It’s been some time since I’ve written about the drama that began unfolding at the British Museum.  last year. The last update I gave was in December when the museum’s deputy director resigned while an independent panel submitted a list of recommendations on changes to policy, security, and risk assessment. There’s been very little since then. But recently, the museum has taken a major step by formally naming the person they hold responsible for all this drama: former curator Peter John Higgs.

Those who have been keeping tabs on the scandal likely already know that, since the scandal broke in August 2023, British antiquities expert and former curator Peter John Higgs is suspected of having stolen thousands of antiquities from British Museum storerooms and archives. However, he hasn’t been named as the party responsible. Media sources deduced that Higgs was likely the museum employee accused since, in July, the museum fired him and his neighbors commented on the police presence at his house around the same time. But he has now been officially named in a lawsuit the British Museum is filing against him. The British Museum alleges that Higgs “abused his position of trust” as a senior curator to steal and/or damage thousands of antiquities for over a decade. At a hearing on March 26th, High Court judge Heather Williams ordered that Higgs return any museum items still in his possession within four weeks. Furthermore, the court has ordered that eBay and PayPal turn over the records associated with Higgs’s accounts, which would list the transactions for those stolen items he managed to sell online. Daniel Burgess, one of the British Museum’s lawyers, says Higgs also forged documents and manipulated museum records to sell these items. Higgs failed to attend the hearing due to poor health. He disputes the museum’s claims and denies any wrongdoing.

In addition to the British Museum’s lawsuit, there is also an ongoing police investigation. Higgs has not been charged with any crime so far. I suppose it’s good that the museum is relatively open about handling the situation.
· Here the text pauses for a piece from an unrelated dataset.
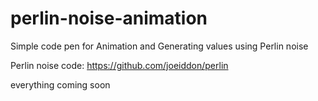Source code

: # perlin-noise-animation
Simple code pen for Animation and Generating values using Perlin noise

Perlin noise code: https://github.com/joeiddon/perlin

everything coming soon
The scandal’s blow to the museum’s reputation means that everyone has to be on their best behavior. However, some have expressed their confusion as to why the British Museum is going through with legal action when it would not effectively do much. Martin Henig, an expert on gemstones who identified a stolen ancient Roman ring Higgs allegedly stole, described the lawsuit as “a case of locking the stable door after the horse has bolted”. Higgs has already lost his job, his reputation is in tatters, and most of the relevant information has already come to light. A civil suit would perhaps dredge up a bit of information but not anything substantial. The lawsuit could be seen, therefore, as a way to push complete blame onto Higgs despite that, according to Henig, “inevitably the institution bears some of the culpability for its negligence”.

The Tuesday hearing came two days before the museum named its new director to relieve interim director Mark Jones. Nicholas Cullinan, the former director of London’s National Portrait Gallery, will head the British Museum starting this summer. His tenure at the NPG saw the museum reopen last year after extensive renovations. The museum also acquired Sir Joshua Reynolds’s Portrait of Omai with the Getty Museum, as well as dropped British Petroleum as a sponsor of its annual portrait competition. Cullinan is said to have been selected with the “unanimous approval of the Board of Trustees and the agreement of the Prime Minister”. With a new director at the British Museum’s helm, hopefully the Higgs Theft can claim a legacy greater than some empty drawers and cabinets in the museum storerooms. Hopefully, this can herald a new era of greater transparency at one of the world’s greatest cultural institutions.